START Extracted information
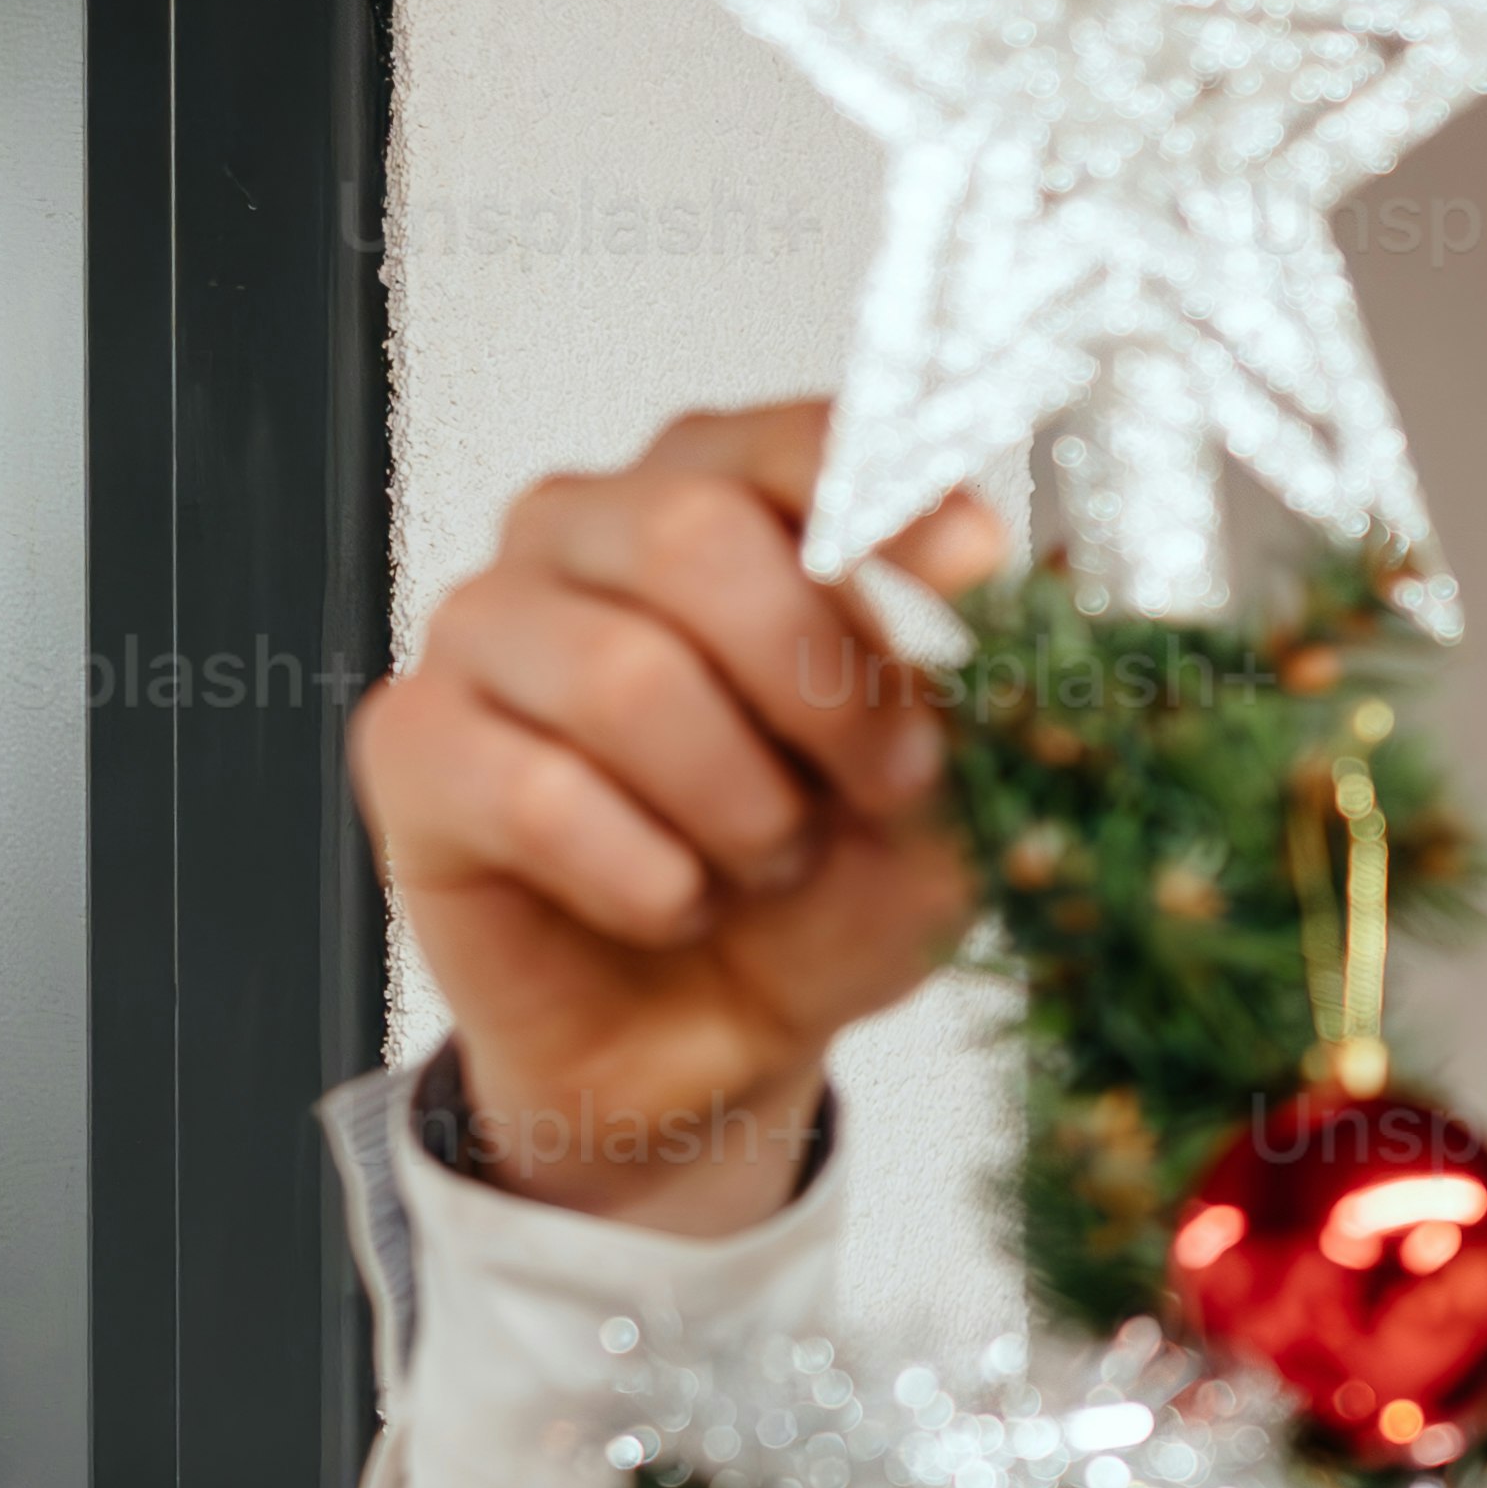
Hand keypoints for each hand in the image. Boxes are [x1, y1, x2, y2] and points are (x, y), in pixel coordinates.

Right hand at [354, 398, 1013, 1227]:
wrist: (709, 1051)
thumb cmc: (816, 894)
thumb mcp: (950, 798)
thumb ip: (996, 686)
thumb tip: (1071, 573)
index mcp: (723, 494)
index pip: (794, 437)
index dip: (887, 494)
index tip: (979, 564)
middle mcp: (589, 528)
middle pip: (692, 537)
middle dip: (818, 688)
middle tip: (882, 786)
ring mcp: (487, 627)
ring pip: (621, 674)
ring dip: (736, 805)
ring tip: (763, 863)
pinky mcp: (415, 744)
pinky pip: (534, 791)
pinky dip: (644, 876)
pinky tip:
END Extracted information
Your response should be the lines of the entries above that include the string "middle".

middle mcp: (589, 528)
middle pip: (692, 537)
middle dip: (818, 688)
middle tip: (882, 786)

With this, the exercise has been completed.